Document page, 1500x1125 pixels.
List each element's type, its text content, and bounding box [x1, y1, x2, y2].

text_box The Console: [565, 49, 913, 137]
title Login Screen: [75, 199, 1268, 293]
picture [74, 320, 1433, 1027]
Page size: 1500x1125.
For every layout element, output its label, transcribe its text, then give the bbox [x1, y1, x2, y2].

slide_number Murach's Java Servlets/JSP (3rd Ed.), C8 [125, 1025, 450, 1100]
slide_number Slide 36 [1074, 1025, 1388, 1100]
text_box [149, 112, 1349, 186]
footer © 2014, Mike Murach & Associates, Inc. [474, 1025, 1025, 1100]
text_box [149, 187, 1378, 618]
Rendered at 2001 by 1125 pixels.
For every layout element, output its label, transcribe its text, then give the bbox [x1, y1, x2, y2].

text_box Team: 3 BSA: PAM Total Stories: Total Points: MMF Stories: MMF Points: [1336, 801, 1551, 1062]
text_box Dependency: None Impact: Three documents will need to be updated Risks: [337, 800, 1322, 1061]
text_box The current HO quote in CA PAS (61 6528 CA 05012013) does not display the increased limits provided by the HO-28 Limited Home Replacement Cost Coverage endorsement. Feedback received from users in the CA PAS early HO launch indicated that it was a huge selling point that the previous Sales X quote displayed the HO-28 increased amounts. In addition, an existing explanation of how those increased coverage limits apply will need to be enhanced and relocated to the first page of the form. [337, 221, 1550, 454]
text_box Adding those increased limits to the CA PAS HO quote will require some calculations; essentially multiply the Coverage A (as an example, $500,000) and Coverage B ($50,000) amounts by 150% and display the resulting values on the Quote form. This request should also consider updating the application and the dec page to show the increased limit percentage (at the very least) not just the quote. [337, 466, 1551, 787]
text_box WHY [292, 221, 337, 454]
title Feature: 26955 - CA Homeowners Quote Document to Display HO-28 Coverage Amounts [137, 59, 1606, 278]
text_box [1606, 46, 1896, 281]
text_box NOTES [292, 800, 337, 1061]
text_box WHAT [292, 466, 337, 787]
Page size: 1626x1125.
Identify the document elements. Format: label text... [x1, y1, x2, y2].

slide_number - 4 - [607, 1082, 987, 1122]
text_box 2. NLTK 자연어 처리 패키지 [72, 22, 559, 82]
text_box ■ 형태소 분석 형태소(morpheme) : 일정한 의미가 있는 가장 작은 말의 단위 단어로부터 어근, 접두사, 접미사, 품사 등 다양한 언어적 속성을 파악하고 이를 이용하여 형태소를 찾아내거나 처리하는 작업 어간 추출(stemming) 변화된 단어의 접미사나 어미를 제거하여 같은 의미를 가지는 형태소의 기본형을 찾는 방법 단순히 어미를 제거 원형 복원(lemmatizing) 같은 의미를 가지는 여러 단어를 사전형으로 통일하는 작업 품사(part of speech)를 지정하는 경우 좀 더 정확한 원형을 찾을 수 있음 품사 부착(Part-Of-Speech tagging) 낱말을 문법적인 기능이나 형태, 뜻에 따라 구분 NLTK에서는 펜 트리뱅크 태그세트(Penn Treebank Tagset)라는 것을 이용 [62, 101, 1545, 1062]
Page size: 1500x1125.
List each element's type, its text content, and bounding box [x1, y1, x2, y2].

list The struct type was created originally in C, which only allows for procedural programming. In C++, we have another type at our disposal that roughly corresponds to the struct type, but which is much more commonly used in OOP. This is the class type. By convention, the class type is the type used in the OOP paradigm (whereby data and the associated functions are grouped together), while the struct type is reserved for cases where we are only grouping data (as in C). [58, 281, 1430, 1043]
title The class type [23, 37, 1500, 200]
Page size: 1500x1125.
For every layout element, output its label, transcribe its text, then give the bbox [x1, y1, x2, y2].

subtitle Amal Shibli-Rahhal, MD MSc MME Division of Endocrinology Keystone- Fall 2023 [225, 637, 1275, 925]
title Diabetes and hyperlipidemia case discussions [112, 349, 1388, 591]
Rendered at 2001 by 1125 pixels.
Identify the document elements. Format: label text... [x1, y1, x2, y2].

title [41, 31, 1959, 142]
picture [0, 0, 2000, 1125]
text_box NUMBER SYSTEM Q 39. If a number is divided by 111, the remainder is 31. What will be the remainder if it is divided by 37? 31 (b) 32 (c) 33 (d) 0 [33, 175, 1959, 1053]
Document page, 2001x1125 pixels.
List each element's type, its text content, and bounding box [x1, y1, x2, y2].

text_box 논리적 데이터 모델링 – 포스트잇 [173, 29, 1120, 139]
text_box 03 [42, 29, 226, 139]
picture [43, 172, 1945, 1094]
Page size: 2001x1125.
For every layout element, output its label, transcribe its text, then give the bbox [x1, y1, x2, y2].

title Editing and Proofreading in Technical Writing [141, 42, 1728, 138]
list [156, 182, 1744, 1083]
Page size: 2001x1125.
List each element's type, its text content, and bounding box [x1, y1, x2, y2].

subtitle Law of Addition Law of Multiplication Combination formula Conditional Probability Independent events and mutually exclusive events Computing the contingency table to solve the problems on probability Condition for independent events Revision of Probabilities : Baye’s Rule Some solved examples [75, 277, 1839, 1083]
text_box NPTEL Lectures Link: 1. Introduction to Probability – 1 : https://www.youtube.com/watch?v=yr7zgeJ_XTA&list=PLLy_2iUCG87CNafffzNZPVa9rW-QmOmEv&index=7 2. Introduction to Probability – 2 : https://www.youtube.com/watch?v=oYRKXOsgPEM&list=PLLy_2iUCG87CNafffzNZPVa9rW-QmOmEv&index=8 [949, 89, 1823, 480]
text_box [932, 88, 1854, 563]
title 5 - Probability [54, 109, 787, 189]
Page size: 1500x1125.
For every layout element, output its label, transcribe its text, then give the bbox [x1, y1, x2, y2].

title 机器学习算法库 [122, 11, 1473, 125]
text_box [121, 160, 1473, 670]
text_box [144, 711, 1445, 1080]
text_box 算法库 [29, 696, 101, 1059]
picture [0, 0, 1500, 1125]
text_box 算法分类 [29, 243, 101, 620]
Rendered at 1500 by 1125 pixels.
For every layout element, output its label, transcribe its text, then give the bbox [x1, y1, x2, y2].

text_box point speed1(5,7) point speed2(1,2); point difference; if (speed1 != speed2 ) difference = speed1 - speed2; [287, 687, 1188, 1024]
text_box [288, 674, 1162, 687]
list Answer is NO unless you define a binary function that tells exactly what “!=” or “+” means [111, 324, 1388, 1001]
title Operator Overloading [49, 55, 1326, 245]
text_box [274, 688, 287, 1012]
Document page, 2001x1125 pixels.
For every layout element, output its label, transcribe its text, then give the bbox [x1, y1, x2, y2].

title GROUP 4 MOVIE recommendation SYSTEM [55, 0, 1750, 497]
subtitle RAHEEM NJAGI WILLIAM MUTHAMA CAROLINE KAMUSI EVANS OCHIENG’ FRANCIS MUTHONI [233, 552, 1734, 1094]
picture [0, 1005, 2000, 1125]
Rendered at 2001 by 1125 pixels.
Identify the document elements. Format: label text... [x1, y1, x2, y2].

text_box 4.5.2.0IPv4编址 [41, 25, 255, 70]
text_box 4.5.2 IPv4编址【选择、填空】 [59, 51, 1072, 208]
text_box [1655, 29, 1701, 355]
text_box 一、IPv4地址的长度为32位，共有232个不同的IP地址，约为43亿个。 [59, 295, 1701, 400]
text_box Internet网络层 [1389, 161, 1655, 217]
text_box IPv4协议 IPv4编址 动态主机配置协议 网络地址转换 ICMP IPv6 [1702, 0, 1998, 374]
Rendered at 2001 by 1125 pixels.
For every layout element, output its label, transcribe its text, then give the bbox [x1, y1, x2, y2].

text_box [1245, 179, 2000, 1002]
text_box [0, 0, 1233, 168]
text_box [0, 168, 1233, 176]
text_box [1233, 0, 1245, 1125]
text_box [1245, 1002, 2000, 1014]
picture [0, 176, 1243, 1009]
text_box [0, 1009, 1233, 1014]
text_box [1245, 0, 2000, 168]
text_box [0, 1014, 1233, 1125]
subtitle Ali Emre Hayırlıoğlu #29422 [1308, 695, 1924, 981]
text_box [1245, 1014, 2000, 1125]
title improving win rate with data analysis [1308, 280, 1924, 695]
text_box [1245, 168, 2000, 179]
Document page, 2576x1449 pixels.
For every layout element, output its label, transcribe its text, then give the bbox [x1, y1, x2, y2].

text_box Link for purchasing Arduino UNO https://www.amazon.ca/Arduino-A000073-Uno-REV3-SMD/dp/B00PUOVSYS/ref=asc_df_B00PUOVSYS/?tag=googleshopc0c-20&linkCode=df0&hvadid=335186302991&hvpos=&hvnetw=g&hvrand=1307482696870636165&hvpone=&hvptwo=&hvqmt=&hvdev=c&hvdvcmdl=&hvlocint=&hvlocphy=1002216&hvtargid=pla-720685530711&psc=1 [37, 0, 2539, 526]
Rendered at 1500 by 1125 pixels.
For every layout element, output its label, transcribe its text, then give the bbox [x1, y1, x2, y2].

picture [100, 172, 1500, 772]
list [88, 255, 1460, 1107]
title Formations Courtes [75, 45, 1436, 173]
________
_What is needed_. From the top of the listing above, restate each line word for word up to and including the line with "text_box [149, 187, 1378, 618]"; add nothing else.

_Task result_.
Document page, 1500x1125 pixels.
List each element's type, its text content, and bounding box [x1, y1, x2, y2].

text_box The Console: [565, 49, 913, 137]
title Login Screen: [75, 199, 1268, 293]
picture [74, 320, 1433, 1027]
Page size: 1500x1125.
For every layout element, output its label, transcribe its text, then give the bbox [x1, y1, x2, y2].

slide_number Murach's Java Servlets/JSP (3rd Ed.), C8 [125, 1025, 450, 1100]
slide_number Slide 36 [1074, 1025, 1388, 1100]
text_box [149, 112, 1349, 186]
footer © 2014, Mike Murach & Associates, Inc. [474, 1025, 1025, 1100]
text_box [149, 187, 1378, 618]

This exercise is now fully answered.